Sono in gioco, dunque, le regole basi della libera concorrenza del mercato in Italia.
Mediobanca, attraverso le sue compartecipazioni azionarie e la sua sfera di influenza, controlla il sistema bancario, quello assicurativo, i maggiori gruppi industriali, il mondo dei media e delle telecomunicazioni. La famiglia Berlusconi si è così assicurata il proprio futuro e il “lider maximo” ora può quindi permettersi di fare la faccia feroce nei confronti dell’opposizione politica, sociale e imprenditoriale. Può ridurre gli spazi di democrazia costituzionale e farsi beffe della “piazza”.
Anche se dovesse cadere politicamente, infatti, ha sempre nelle sue mani tentacolari il cuore pulsante del paese. Il regime, di cui spesso paventano nelle loro dichiarazioni i maggiori esponenti dell’opposizione e gli intellettuali ancora liberi, è nei fatti: quando un paese è sotto il controllo economico-finanziario di un solo uomo, anche la libera dialettica democratica rischia di essere congelata.

articolo21.info
silvercloud87
00giovedì 20 novembre 2008 01:09
i sindacati inutili..
Gli ultimi sviluppi mostrano che i sindacati confederati hanno ceduto alle pretese della CAI. Ma è stato un armistizio a totale svantaggio dei lavoratori e dell'Italia.
Per la prima volta sono dalla parte dei ribelli e fidatevi che senza Piloti e Controllori di volo, l'azienda non va da nessuna parte!
Vorrei sollecitare questi sindacati minori a non mollare.

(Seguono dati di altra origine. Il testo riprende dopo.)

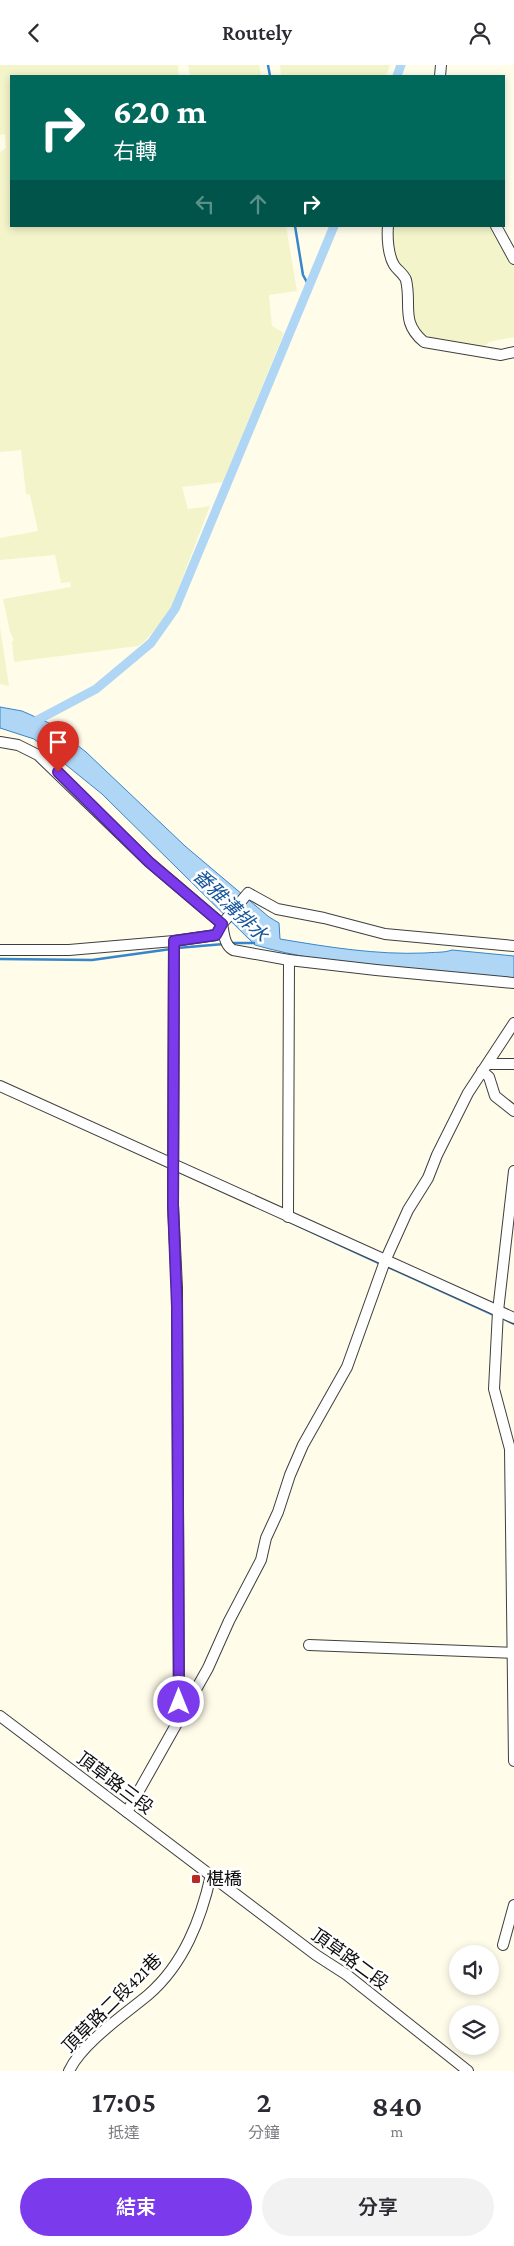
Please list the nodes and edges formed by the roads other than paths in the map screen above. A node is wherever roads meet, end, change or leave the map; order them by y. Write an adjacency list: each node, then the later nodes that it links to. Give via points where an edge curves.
1 (388, 227): 4 (street, via 393,264 406,279 409,322 418,337 424,342 501,355)
2 (497, 227): 3 (street)
3 (514, 259)
4 (514, 352)
5 (0, 742): 6 (street, via 18,745 38,755 149,862)
6 (222, 924): 7 (street, via 248,893 277,909 384,934); 8 (street, via 216,935); 10 (street, via 227,943)
7 (514, 946)
8 (174, 947): 9 (street); 17 (street)
9 (2, 954)
10 (289, 960): 11 (street); 19 (street)
11 (514, 983)
12 (514, 1023): 14 (street)
13 (514, 1064): 14 (street)
14 (485, 1068): 16 (street, via 495,1096); 20 (street, via 468,1093)
15 (0, 1086): 17 (street)
16 (514, 1111)
17 (173, 1163): 19 (street); 26 (street)
18 (514, 1171): 21 (street)
19 (288, 1217): 20 (street)
20 (385, 1261): 21 (street); 26 (street, via 347,1367 303,1445 266,1538 261,1560)
21 (498, 1311): 22 (street); 24 (street, via 494,1389 510,1449)
22 (514, 1318)
23 (310, 1645): 24 (street)
24 (513, 1653): 27 (street)
25 (0, 1716): 28 (street, 頂草路三段)
26 (179, 1721): 28 (street)
27 (514, 1761)
28 (127, 1812): 29 (street, 頂草路三段)
29 (211, 1875): 32 (street, 頂草路二段421巷, via 203,1909 170,1973 150,1994 114,2022 74,2061); 33 (street, 頂草路二段, via 316,1955 348,1975)
30 (514, 1905): 31 (street)
31 (503, 1945)
32 (69, 2071)
33 (468, 2071)

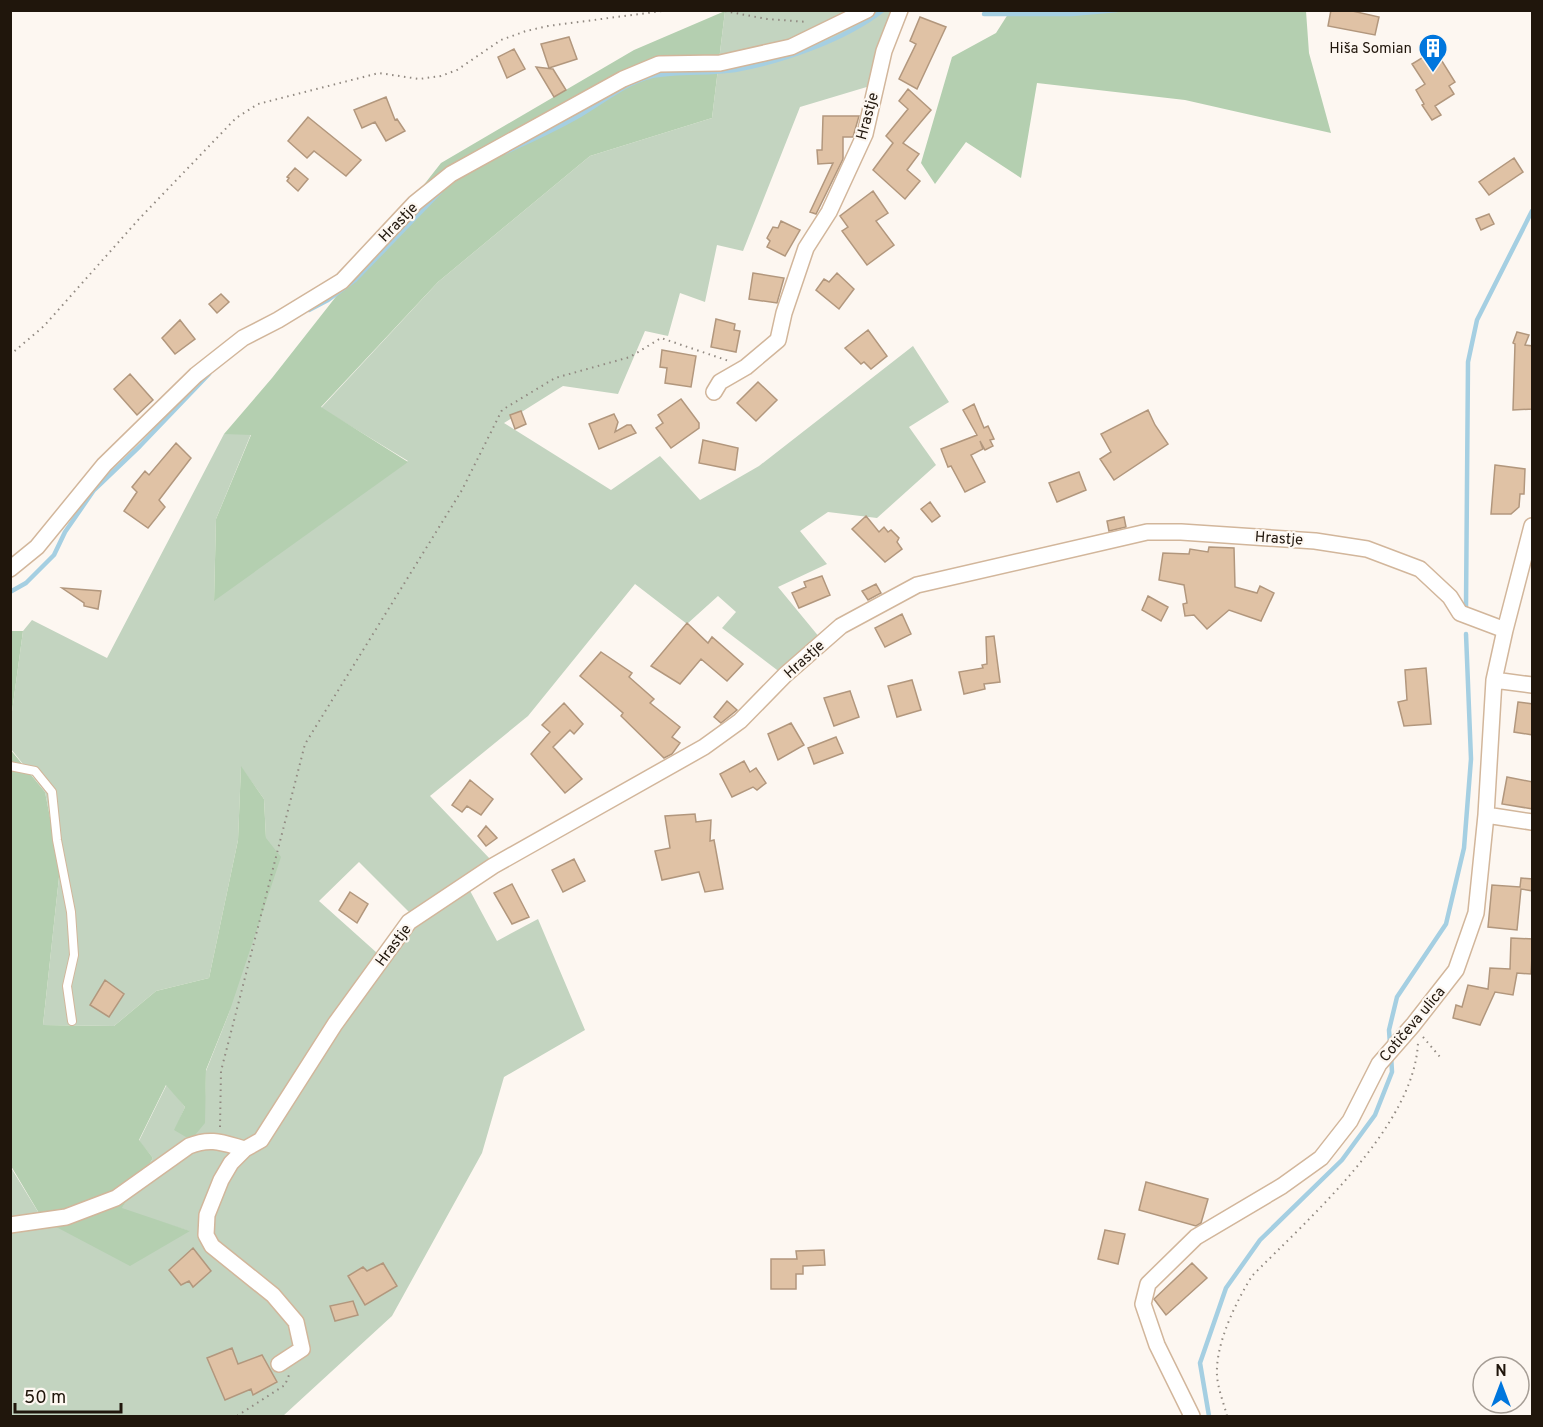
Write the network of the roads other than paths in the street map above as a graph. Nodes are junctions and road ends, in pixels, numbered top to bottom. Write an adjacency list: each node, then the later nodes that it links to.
1 (867, 10): 5 (street, Hrastje)
2 (900, 10): 3 (street, Hrastje)
3 (714, 392)
4 (1532, 532): 6 (street, Cotičeva ulica)
5 (10, 569)
6 (1505, 630): 7 (street, Cotičeva ulica); 13 (street, Hrastje)
7 (1494, 680): 8 (street); 10 (street, Cotičeva ulica)
8 (1533, 685)
9 (10, 766): 12 (lane)
10 (1486, 815): 11 (street); 16 (street, Cotičeva ulica)
11 (1533, 822)
12 (72, 1021)
13 (245, 1149): 14 (street); 15 (street, Hrastje)
14 (10, 1225)
15 (279, 1364)
16 (1192, 1416)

Berlusconi e i sindacati maggiori hanno fatto fallire il primo accordo Air France ora devono pagare loro e non il lavoratori!

Intanto ecco l'articolo sul Corriere.it - Alitalia, Cai va avanti.
silvercloud87
00giovedì 20 novembre 2008 01:09
stessi problemi in italia...
Il problema italiano è sempre lo stesso, prima nasce Alitalia (settima compagnia mondiale) la strepitosa compagnia di bandiera. Poi la politica ci "ficca" migliaia di dipendenti, li illude che così possano vivere serenamete la loro vita con i loro figli perché finalmente hanno uno stipendio sicuro. Allora dopo qualche decennio scopriamo che Alitalia è al collasso, si dice ci siano troppi dipendenti e troppi voli inutili. E anche i politici se ne accorgono, come svegliati da un innoquo sogno, in cui Scaiola aveva il suo volo privato con Alitalia e tanti altri politici la medesima storia. In passato sono stati cancellati voli perché il politico di turno abbisognava proprio di quell'aereo per fare il suo viaggio privato, spesso Milano - Roma. Allora dopo il risveglio tutti incazzati si decide di lincenziare qualche migliaio di dipendenti, ma non può farlo lo stato altrimenti che figurà ci fa il governo?! Privattizazione e lincenziamenti, binomio perfetto per scaricare le responsabilità da parte della solita classe politica.
Oggi siamo felici che vengano licenziati migliaia di dipendenti che prima di tutto sono persone con famiglie a carico, ingannati dalla politica che gli aveva assicurato un posto di lavoro stabile.